**** Verilen Metin ****

(I) “Galile Etkisi” dedikleri
Popüler bir yanılgıya ters düşmeye cesaret edenlerin, “gerçekler”i iletemedikleri gibi, kişisel saldırılara da maruz kaldıkları, zarar görmeye başladıkları hal, “Galile Etkisi” terimiyle, GE, ifade ediliyor. GE, “gerçekler”in sapkınlık, sapıklık, yalancılık, kötülük, şiddet, ihanet gibi suçlamaların karşısında savunmasız kaldığı, özü sözü bir olanların toplumun dışına itilmekten kurtulmalarının yegâne yolunun, “gerçekler”i inkâr etmeleri olduğuna işaret ediyor.

**** Veri Satırları ****

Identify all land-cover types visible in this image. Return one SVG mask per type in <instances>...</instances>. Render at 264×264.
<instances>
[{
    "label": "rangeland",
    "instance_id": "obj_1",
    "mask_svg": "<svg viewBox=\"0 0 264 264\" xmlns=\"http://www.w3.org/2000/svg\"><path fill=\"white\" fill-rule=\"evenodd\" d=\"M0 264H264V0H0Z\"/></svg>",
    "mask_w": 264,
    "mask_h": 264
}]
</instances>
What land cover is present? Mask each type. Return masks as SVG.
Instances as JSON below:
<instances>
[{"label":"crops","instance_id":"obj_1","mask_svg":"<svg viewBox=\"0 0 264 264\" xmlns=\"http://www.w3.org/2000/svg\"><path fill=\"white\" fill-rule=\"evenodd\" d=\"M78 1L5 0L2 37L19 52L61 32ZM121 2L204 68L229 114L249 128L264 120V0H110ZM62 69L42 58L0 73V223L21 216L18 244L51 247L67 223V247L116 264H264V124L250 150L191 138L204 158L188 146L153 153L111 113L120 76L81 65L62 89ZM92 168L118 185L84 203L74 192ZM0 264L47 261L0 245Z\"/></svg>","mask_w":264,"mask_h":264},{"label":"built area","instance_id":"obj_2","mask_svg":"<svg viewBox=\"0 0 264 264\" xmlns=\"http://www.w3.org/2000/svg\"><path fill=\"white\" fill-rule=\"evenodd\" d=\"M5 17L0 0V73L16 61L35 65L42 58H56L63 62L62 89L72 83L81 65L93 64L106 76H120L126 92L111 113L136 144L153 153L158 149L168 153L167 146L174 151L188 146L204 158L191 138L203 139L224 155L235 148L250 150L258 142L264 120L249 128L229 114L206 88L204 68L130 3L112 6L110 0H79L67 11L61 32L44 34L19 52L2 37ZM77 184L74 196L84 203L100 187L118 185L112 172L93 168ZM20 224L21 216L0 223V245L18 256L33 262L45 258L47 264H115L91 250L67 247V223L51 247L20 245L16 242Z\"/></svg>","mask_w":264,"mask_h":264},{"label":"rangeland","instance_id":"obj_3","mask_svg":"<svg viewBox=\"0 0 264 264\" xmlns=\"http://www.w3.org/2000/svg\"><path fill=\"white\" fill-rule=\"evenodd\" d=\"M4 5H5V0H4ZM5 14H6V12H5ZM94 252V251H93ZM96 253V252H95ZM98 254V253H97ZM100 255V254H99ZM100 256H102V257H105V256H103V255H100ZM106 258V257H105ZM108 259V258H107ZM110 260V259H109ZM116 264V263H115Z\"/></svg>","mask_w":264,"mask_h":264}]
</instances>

****

** Yapılacak İşlemler **
A. Galile Etkisi'ni anlatan metne göre özü sözü bir olanların toplumun dışına itilmekten kurtulmalarının yegâne yolu nedir?
B. Galile Etkisi'ni anlatan metni kaldığı yerden sürdürünüz.

** Nihai Sonuçlar **
A. “Gerçekler”i inkâr etmeleri.

B.
“Galile etkisi,” toplumsal hakimiyetin “çeteler”in eline geçtiği, (1) çöküş süreçlerinde serpiliyor. Böylesi süreçlerde, “gerçek”in kutsal sayıldığı durumdan “öfke uyandıran ve bastırılan” bir olguya dönüştüğü, açık sözlü, dürüst insanların dokuz köyden kovuldukları gözlemleniyor. Topluma çeteler hükümdar olduklarında, umuma hitap eden ve fakat “umumun zihniyetini” yansıtmayan sözlerin husumet çekmeleri kaçınılmaz oluyor.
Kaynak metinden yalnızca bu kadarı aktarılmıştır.